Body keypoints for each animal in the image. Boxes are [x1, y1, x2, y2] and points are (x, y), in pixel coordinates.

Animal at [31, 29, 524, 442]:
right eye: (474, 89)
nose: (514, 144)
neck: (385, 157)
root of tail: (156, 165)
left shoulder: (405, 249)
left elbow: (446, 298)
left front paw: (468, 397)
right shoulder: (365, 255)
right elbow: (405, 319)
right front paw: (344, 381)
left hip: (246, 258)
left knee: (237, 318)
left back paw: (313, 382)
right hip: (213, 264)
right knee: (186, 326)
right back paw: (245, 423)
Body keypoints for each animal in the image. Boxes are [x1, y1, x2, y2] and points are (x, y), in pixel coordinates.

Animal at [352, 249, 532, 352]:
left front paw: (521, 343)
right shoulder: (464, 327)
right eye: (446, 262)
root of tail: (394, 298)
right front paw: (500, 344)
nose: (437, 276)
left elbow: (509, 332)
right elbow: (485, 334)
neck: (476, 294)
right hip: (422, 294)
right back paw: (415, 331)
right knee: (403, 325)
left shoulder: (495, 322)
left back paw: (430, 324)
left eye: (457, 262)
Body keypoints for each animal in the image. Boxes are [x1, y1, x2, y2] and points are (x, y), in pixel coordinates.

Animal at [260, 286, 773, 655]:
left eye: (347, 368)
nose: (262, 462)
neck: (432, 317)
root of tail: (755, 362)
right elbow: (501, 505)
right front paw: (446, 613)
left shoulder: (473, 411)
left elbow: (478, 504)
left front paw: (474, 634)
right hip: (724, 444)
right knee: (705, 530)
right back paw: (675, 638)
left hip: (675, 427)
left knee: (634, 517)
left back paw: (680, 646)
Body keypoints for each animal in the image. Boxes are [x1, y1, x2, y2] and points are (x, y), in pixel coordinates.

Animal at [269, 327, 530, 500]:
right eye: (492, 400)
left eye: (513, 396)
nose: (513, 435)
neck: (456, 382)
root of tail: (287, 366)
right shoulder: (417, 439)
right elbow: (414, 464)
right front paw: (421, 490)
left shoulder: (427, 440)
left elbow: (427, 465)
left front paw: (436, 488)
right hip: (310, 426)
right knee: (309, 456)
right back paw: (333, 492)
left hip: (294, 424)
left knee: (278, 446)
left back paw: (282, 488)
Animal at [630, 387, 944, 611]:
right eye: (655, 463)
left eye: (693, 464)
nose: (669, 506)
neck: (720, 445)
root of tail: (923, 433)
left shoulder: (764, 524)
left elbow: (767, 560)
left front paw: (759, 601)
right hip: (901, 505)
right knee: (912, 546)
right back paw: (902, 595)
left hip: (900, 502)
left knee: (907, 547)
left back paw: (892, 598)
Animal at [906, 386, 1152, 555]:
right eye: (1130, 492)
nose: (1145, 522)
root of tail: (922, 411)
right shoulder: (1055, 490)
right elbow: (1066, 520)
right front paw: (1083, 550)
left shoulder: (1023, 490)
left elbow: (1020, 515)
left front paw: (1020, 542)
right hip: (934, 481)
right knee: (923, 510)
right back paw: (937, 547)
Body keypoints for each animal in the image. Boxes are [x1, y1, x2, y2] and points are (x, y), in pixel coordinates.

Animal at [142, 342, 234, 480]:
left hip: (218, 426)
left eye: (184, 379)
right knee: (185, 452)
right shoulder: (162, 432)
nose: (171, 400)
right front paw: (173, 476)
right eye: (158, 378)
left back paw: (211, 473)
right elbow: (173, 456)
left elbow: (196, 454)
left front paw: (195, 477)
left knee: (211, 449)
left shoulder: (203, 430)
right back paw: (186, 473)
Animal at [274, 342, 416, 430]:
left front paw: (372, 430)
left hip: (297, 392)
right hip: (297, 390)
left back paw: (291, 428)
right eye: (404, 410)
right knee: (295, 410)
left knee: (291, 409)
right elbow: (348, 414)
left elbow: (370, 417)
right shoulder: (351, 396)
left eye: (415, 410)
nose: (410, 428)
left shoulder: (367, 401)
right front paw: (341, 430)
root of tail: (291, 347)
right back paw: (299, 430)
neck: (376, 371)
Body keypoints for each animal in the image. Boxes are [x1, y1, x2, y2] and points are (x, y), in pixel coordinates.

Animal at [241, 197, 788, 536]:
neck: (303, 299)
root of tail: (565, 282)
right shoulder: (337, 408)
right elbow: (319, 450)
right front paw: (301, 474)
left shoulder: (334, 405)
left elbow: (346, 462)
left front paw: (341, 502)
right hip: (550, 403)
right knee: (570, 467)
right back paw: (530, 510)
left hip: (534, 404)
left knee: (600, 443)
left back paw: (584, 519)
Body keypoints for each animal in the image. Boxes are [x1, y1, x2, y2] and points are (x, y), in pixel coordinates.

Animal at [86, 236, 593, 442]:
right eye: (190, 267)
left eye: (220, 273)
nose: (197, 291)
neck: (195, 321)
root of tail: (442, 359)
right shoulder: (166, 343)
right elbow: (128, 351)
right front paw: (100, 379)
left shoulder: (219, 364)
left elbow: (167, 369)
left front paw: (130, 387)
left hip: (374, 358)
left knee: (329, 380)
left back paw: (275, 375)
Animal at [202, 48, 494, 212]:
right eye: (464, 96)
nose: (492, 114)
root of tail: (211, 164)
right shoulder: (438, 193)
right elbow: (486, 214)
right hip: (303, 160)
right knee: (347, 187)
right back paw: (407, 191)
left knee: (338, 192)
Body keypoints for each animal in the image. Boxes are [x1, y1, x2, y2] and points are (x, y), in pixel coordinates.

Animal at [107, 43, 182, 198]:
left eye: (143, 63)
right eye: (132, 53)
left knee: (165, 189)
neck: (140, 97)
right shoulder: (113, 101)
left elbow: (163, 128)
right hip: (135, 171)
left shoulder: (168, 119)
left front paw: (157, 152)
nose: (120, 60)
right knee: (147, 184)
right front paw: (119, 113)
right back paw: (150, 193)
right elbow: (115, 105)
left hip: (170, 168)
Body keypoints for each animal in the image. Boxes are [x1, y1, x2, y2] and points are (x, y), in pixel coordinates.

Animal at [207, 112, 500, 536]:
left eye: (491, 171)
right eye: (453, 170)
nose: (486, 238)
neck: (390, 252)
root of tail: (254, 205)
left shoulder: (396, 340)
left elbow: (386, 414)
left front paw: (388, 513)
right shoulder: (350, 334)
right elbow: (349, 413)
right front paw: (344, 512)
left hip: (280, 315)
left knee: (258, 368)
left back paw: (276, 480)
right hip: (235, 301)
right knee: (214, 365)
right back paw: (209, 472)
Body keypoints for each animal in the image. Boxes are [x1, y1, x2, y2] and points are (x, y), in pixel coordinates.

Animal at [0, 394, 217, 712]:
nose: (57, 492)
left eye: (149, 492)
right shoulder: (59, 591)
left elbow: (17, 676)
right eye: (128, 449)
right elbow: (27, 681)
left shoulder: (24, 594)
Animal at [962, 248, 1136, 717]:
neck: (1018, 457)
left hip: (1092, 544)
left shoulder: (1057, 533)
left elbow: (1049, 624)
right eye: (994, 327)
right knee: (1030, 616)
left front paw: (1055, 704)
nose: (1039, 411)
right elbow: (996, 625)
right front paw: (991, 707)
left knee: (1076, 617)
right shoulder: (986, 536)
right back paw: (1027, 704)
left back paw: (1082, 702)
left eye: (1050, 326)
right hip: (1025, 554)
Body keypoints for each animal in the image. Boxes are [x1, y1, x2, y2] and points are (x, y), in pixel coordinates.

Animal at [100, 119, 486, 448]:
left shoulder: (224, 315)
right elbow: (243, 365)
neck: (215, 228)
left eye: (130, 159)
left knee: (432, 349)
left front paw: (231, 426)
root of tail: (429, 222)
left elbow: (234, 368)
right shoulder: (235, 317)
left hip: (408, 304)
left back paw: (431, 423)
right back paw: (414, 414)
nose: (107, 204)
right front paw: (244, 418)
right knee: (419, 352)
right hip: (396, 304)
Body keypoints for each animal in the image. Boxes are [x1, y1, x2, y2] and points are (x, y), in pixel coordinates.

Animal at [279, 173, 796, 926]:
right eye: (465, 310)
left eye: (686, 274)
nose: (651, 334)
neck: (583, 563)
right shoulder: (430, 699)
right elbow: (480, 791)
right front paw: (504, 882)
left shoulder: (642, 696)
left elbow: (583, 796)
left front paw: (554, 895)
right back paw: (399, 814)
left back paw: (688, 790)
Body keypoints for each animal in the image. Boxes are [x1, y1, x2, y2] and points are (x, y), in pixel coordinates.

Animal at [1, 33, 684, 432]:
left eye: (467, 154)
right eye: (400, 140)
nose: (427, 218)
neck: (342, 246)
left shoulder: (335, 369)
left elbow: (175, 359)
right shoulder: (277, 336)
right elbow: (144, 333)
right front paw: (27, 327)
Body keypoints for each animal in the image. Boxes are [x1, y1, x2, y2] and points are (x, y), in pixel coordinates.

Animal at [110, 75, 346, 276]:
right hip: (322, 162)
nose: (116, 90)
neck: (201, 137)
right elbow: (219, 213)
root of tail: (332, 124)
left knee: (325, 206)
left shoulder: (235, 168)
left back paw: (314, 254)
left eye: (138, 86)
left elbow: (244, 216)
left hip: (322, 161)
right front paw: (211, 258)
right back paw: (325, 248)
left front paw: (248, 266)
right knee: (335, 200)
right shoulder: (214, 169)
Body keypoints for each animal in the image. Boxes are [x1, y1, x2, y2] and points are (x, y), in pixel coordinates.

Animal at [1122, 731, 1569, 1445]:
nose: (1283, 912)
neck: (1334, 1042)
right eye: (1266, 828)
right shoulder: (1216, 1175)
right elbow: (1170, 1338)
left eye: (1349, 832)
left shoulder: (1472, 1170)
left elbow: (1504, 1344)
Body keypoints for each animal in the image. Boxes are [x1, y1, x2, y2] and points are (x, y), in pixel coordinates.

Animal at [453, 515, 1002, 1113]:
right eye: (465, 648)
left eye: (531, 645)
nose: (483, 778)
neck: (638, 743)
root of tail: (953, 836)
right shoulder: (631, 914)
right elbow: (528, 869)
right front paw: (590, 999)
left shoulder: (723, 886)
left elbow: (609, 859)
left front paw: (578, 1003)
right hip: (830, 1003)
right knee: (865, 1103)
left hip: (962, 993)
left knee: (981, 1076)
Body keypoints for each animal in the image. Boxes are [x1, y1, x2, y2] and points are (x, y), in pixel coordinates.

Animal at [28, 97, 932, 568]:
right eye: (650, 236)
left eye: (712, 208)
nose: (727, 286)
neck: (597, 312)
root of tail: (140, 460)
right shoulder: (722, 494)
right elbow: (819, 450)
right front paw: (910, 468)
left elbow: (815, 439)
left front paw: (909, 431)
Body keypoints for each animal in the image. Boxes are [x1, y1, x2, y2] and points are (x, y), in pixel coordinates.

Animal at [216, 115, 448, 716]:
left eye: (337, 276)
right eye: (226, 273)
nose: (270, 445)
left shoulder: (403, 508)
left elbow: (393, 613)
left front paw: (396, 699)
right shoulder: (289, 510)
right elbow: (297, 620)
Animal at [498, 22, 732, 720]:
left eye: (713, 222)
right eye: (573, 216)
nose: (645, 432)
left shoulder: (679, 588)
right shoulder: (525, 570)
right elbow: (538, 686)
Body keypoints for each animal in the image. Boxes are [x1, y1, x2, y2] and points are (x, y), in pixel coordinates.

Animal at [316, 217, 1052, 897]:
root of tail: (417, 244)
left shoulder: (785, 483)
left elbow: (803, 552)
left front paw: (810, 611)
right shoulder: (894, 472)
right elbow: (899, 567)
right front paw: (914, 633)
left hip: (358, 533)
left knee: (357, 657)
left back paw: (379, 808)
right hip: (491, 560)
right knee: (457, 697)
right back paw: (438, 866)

^^^^^^^^

» Work order: In exact wording, restate the lines of the data above from the first through the one holding "nose: (513, 435)", and stop after that line.

» Answer space:
Body keypoints for each animal in the image. Boxes are [x1, y1, x2, y2] and points are (x, y), in pixel coordinates.

Animal at [31, 29, 524, 442]:
right eye: (474, 89)
nose: (514, 144)
neck: (385, 157)
root of tail: (156, 165)
left shoulder: (405, 249)
left elbow: (446, 298)
left front paw: (468, 397)
right shoulder: (365, 255)
right elbow: (405, 319)
right front paw: (344, 381)
left hip: (246, 258)
left knee: (237, 318)
left back paw: (313, 382)
right hip: (213, 264)
right knee: (186, 326)
right back paw: (245, 423)
Body keypoints for each animal in the image. Boxes are [x1, y1, x2, y2] and points are (x, y), in pixel coordinates.

Animal at [352, 249, 532, 352]:
left front paw: (521, 343)
right shoulder: (464, 327)
right eye: (446, 262)
root of tail: (394, 298)
right front paw: (500, 344)
nose: (437, 276)
left elbow: (509, 332)
right elbow: (485, 334)
neck: (476, 294)
right hip: (422, 294)
right back paw: (415, 331)
right knee: (403, 325)
left shoulder: (495, 322)
left back paw: (430, 324)
left eye: (457, 262)
Body keypoints for each animal in the image. Boxes are [x1, y1, x2, y2] and points are (x, y), in pixel coordinates.

Animal at [260, 286, 773, 655]:
left eye: (347, 368)
nose: (262, 462)
neck: (432, 317)
root of tail: (755, 362)
right elbow: (501, 505)
right front paw: (446, 613)
left shoulder: (473, 411)
left elbow: (478, 504)
left front paw: (474, 634)
right hip: (724, 444)
right knee: (705, 530)
right back paw: (675, 638)
left hip: (675, 427)
left knee: (634, 517)
left back paw: (680, 646)
Body keypoints for each animal in the image. Boxes are [x1, y1, x2, y2] and points are (x, y), in pixel coordinates.

Animal at [269, 327, 530, 500]:
right eye: (492, 400)
left eye: (513, 396)
nose: (513, 435)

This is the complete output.